### [TASK TO COMPLETE]
Please revise the lines below, changing "scientific name" to "taxon name" and keeping everything else the same. Leave the pictures out.

### [INFORMATION SHOWN]
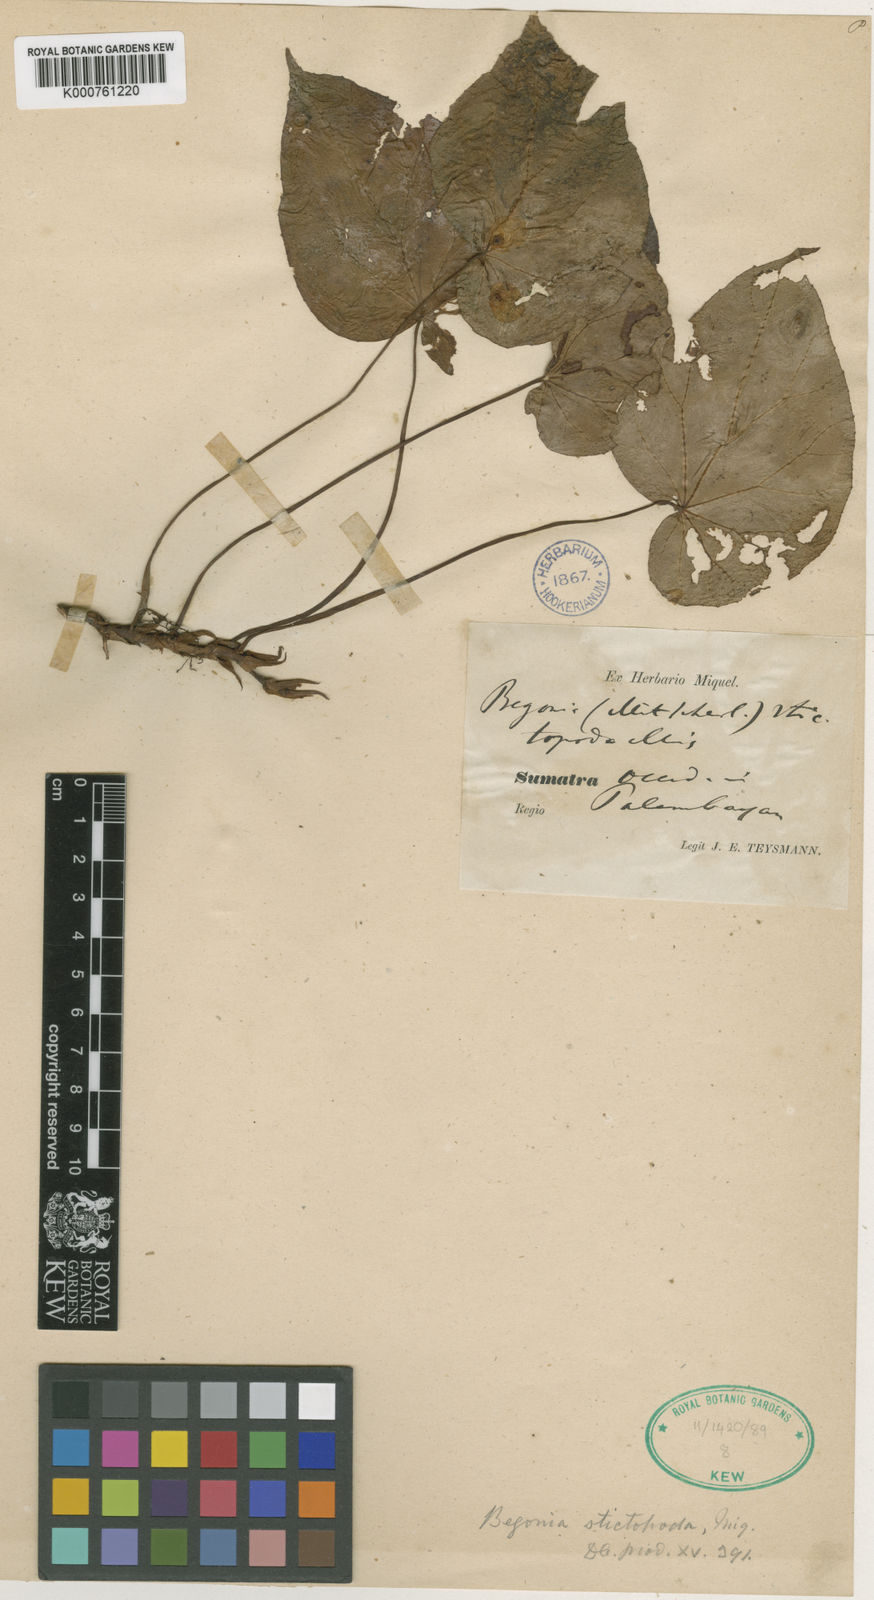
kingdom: Plantae
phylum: Tracheophyta
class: Magnoliopsida
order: Cucurbitales
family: Begoniaceae
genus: Begonia
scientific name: Begonia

### [SOLVED EXERCISE]
kingdom: Plantae
phylum: Tracheophyta
class: Magnoliopsida
order: Cucurbitales
family: Begoniaceae
genus: Begonia
taxon name: Begonia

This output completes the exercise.